About this exercise
Copy out the data word for word, beginning at the line that has "Guadaña Alterman A" and ending after the line that has "السعودية وغيرها من دول الخليج .". Leave the pictures out of your answer.

(Saved entries)
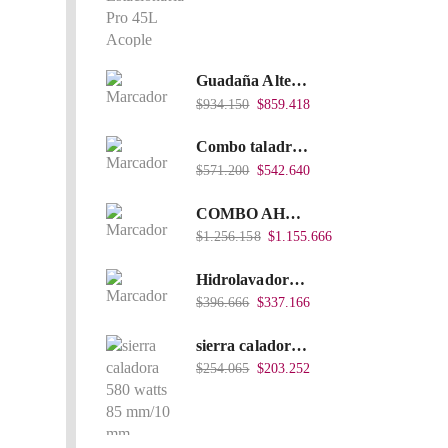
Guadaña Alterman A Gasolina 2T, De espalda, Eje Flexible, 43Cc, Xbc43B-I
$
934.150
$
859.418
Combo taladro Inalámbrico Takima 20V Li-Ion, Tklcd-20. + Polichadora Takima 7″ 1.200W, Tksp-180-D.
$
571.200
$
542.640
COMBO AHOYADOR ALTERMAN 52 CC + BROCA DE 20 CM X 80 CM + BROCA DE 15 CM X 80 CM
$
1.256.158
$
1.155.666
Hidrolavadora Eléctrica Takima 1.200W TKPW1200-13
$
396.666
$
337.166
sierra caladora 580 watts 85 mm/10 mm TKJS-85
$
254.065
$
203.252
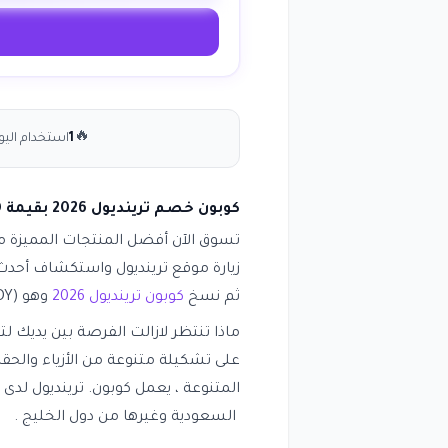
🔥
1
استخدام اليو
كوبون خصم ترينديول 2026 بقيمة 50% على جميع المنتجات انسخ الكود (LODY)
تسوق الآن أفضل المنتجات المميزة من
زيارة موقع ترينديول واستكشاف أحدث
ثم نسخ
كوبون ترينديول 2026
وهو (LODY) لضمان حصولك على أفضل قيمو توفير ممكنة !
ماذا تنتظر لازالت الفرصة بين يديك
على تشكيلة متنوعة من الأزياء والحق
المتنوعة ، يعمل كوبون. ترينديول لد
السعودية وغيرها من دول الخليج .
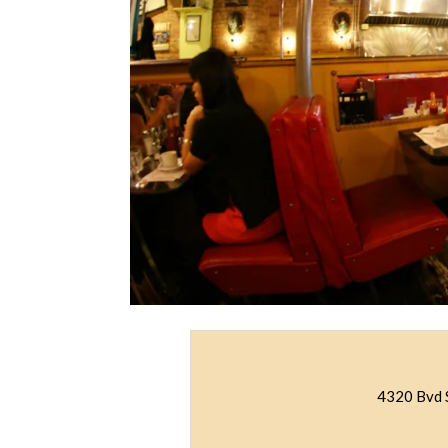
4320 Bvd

...

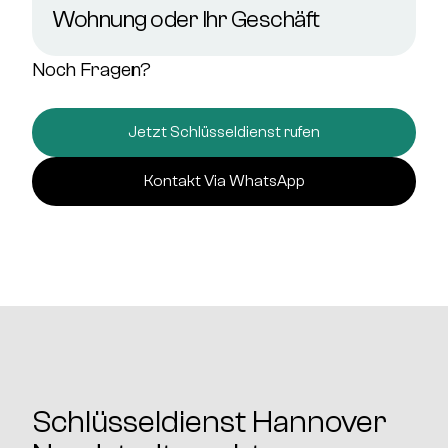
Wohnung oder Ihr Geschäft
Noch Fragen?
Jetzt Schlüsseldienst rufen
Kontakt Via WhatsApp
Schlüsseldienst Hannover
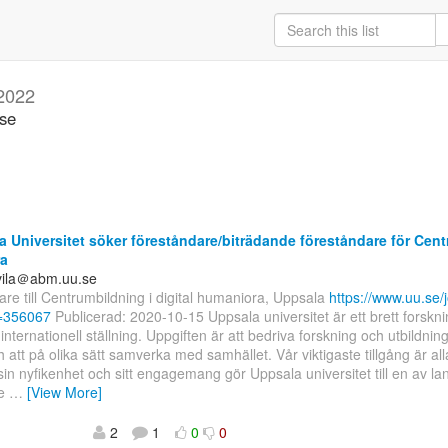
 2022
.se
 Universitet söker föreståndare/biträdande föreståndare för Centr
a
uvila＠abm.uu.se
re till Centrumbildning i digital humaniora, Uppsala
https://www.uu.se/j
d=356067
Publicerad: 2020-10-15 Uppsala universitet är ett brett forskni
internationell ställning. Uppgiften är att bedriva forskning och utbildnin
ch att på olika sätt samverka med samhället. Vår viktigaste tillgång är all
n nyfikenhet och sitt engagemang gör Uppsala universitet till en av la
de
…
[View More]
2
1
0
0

Answer to this problem
Guadaña Alterman A Gasolina 2T, De espalda, Eje Flexible, 43Cc, Xbc43B-I
$
934.150
$
859.418
Combo taladro Inalámbrico Takima 20V Li-Ion, Tklcd-20. + Polichadora Takima 7″ 1.200W, Tksp-180-D.
$
571.200
$
542.640
COMBO AHOYADOR ALTERMAN 52 CC + BROCA DE 20 CM X 80 CM + BROCA DE 15 CM X 80 CM
$
1.256.158
$
1.155.666
Hidrolavadora Eléctrica Takima 1.200W TKPW1200-13
$
396.666
$
337.166
sierra caladora 580 watts 85 mm/10 mm TKJS-85
$
254.065
$
203.252
🔥
1
استخدام اليو
كوبون خصم ترينديول 2026 بقيمة 50% على جميع المنتجات انسخ الكود (LODY)
تسوق الآن أفضل المنتجات المميزة من
زيارة موقع ترينديول واستكشاف أحدث
ثم نسخ
كوبون ترينديول 2026
وهو (LODY) لضمان حصولك على أفضل قيمو توفير ممكنة !
ماذا تنتظر لازالت الفرصة بين يديك
على تشكيلة متنوعة من الأزياء والحق
المتنوعة ، يعمل كوبون. ترينديول لد
السعودية وغيرها من دول الخليج .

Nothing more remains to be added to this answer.